Lu D, Kunz H W, Melhem M F, Gill T J
Department of Pathology, University of Pittsburgh, School of Medicine, Pennsylvania 15261.
Cancer Res. 1993 Sep 1;53(17):4089-95.
The growth and reproduction complex (grc-) strains of rats have a 70-kilobase deletion in the major histocompatibility complex (MHC)-linked grc-G/C region that is associated with embryonic death, developmental defects, and an increased susceptibility to chemical carcinogens. To study further the effects associated with the deletion, fibroblastic cell lines from grc-, grc+, and grc+/- rat embryos were developed: BIL-derived cell lines are congenic for the MHC and grc, whereas R16-derived cell lines are congenic for the grc alone. In early passages, all cell lines expressed the MHC class I antigen RT1.A, had a diploid chromosome number, and did not display anchorage-independent growth or in vivo tumorigenicity. The grc- cells [median population doubling time (PDT), 47 h] grew more slowly than the grc+ (PDT, 30.5 h) and grc+/- (PDT, 33 h) cells. All cells underwent crisis, but the crisis stage began earlier and lasted longer in the grc- cells. The established grc- cell lines (PDT, 32.5 h) grew faster than the grc+ (PDT, 48.5 h) and grc+/- (PDT, 54 h) cell lines. Two of the three BIL-derived grc- lines that survived crisis became anchorage independent in tissue culture and tumorigenic in histocompatible F1 rats (highly malignant fibrosarcomas) at passages 33 and 48, respectively; by contrast, none of the R16-derived grc- cell lines transformed. None of 8 grc+ or 8 grc+/- cell lines that survived crisis displayed anchorage-independent growth or tumorigenicity under the same conditions up to passage 50. All of the established cell lines, including the two tumorigenic ones, expressed MHC class I antigens. Southern and Northern blot analyses of BIL-derived cell lines before and after crisis showed that they all constitutively expressed H-ras and Rb and that no cell line showed rearrangement, amplification, or overexpression of c-myc, H-ras, Rb, and p53 either before or after crisis. These observations indicate that: (a) the homozygous grc- deletion is necessary but not sufficient for in vitro transformation; (b) another genetic factor(s) required for transformation is linked to, or possibly in, the MHC; and (c) passage through crisis, spontaneous transformation, or carcinogen treatment does not alter the cellular expression of MHC class I antigens or of several oncogenes and tumor suppressor genes.

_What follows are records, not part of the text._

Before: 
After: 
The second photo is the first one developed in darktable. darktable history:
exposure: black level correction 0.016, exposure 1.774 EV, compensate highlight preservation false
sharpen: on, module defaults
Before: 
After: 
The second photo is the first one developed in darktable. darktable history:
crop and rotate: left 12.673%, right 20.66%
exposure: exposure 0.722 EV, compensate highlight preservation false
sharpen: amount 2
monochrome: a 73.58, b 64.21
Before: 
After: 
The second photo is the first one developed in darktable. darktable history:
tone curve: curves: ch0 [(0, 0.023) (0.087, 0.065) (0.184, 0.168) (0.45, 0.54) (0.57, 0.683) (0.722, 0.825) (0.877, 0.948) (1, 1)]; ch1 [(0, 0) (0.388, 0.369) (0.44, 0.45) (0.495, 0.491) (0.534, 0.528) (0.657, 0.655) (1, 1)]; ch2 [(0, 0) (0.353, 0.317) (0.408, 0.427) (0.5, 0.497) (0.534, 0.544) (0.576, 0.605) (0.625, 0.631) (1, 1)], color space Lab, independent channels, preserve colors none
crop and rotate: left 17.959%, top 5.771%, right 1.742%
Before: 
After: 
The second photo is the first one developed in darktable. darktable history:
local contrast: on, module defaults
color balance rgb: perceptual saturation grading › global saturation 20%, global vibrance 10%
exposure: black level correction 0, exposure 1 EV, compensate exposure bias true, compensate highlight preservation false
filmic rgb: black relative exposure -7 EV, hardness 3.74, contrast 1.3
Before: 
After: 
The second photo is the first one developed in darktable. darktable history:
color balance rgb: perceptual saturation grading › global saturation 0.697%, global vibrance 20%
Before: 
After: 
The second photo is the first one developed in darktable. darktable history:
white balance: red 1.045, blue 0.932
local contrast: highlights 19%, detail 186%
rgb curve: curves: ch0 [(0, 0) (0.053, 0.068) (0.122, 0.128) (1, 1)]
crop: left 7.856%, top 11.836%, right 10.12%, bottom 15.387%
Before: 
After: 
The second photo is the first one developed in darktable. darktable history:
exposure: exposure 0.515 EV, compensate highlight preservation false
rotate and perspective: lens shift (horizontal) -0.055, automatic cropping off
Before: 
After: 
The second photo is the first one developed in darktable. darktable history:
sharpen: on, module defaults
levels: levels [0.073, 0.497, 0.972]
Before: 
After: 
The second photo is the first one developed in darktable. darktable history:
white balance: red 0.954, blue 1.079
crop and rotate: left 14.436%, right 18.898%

大鼠的生长与繁殖复合体(grc-)品系在主要组织相容性复合体(MHC)连锁的grc-G/C区域有一个70千碱基的缺失,这与胚胎死亡、发育缺陷以及对化学致癌物易感性增加有关。为了进一步研究与该缺失相关的影响,构建了来自grc-、grc+和grc+/-大鼠胚胎的成纤维细胞系:源自BIL的细胞系在MHC和grc方面是同源的,而源自R16的细胞系仅在grc方面是同源的。在早期传代时,所有细胞系均表达MHC I类抗原RT1.A,具有二倍体染色体数,并且不表现出不依赖贴壁生长或体内致瘤性。grc-细胞[群体倍增时间(PDT)中位数为47小时]比grc+(PDT为30.5小时)和grc+/-(PDT为33小时)细胞生长得更慢。所有细胞都经历了危机期,但危机期在grc-细胞中开始得更早且持续时间更长。已建立的grc-细胞系(PDT为32.5小时)比grc+(PDT为48.5小时)和grc+/-(PDT为54小时)细胞系生长得更快。在危机期存活下来的源自BIL的三个grc-细胞系中有两个在组织培养中变得不依赖贴壁生长,并分别在第33代和第48代时在组织相容性F1大鼠中具有致瘤性(高恶性纤维肉瘤);相比之下,源自R16的grc-细胞系均未发生转化。在危机期存活下来的8个grc+或8个grc+/-细胞系在传代至50代之前,在相同条件下均未表现出不依赖贴壁生长或致瘤性。所有已建立的细胞系,包括两个具有致瘤性的细胞系,均表达MHC I类抗原。对源自BIL的细胞系在危机期前后进行的Southern和Northern印迹分析表明,它们均组成性表达H-ras和Rb,并且在危机期前后没有任何细胞系显示c-myc、H-ras、Rb和p53发生重排、扩增或过表达。这些观察结果表明:(a)纯合的grc-缺失对于体外转化是必要的,但不是充分的;(b)转化所需的另一个遗传因素与MHC连锁,或可能存在于MHC中;(c)经历危机期、自发转化或致癌物处理不会改变MHC I类抗原以及几种癌基因和肿瘤抑制基因的细胞表达。